A prevalent west African religious belief that when someone died, they would return to homeland, also prompted suicides.

“They would jump overboard. Captains put netting around the rail to prevent them from doing that. Some would actually try to cut their own throat with their fingernails. This was a desperate business,” Rediker notes.

Powerful and hopeful

Life was not much better aboard the slaver for common sailors, many of whom were duped into signing up for duty. Men were often rounded up while drinking in pubs or yanked from jails.

Once the kidnapped Africans were delivered to slave markets in Jamaica, South Carolina and elsewhere, captains frequently forced sailors – who, after all, had to be paid – off the ships, bilking them of their wages.

“You need a lot of sailors to guard the slaves on the middle passage, but once you’ve sold the slaves, you need a much smaller crew to return to the home port,” the author says. “So these sailors become beggars, and many of them close to death … were nightmarish in appearance.”

Rediker discovered that frequently, slaves took the sailors into their huts and cared for them.
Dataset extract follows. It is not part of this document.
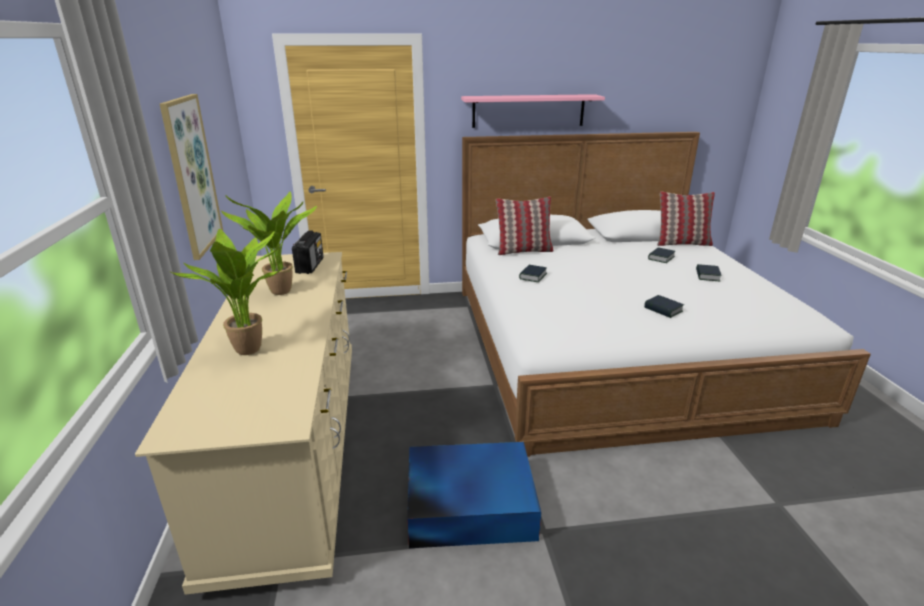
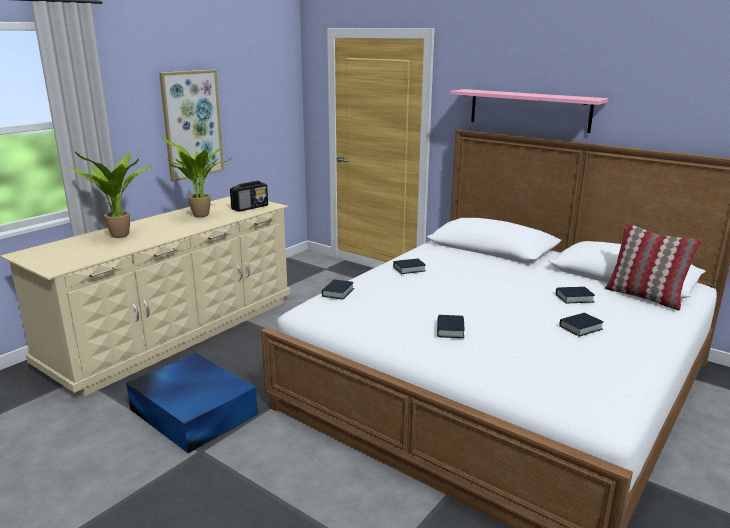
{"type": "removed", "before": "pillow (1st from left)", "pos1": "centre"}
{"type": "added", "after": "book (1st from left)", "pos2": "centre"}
“This is a very powerful and hopeful commentary that people who suffered tremendously on board these ships could have this compassion for other people who were literally their prison guards, who were now suffering because of their own experience aboard the ship,” Rediker says. “It’s just a stunning thing.”

Eventually, abolitionists focused on the horrors of the slave ship, which help led to the outlaw of the slave trade two centuries ago. “The slave trade happened far beyond the shores of most people’s experience. (The public) really didn’t know what happened on these ships,” Rediker says.

A print of the slave ship Brooks, showing slaves packed sardinelike below deck in the ship, which was published in England and America, was particularly effective in the campaign against slavery. Rediker devotes a chapter to the print.

“Once (the public) could see the physical layout of bodies, they were struck with horror: What must that be like?”

The book also details the work of British abolitionist Thomas Clarkson, who traveled to Liverpool and Bristol in 1787 to gather information about the slave trade. While ship merchants and captains refused to talk with him, he gathered evidence from sailors that fueled the abolitionist movement.

“The dark sides of our history is one we don’t like to face, and yet, I believe that progress depends on coming to grips with it,” Rediker says.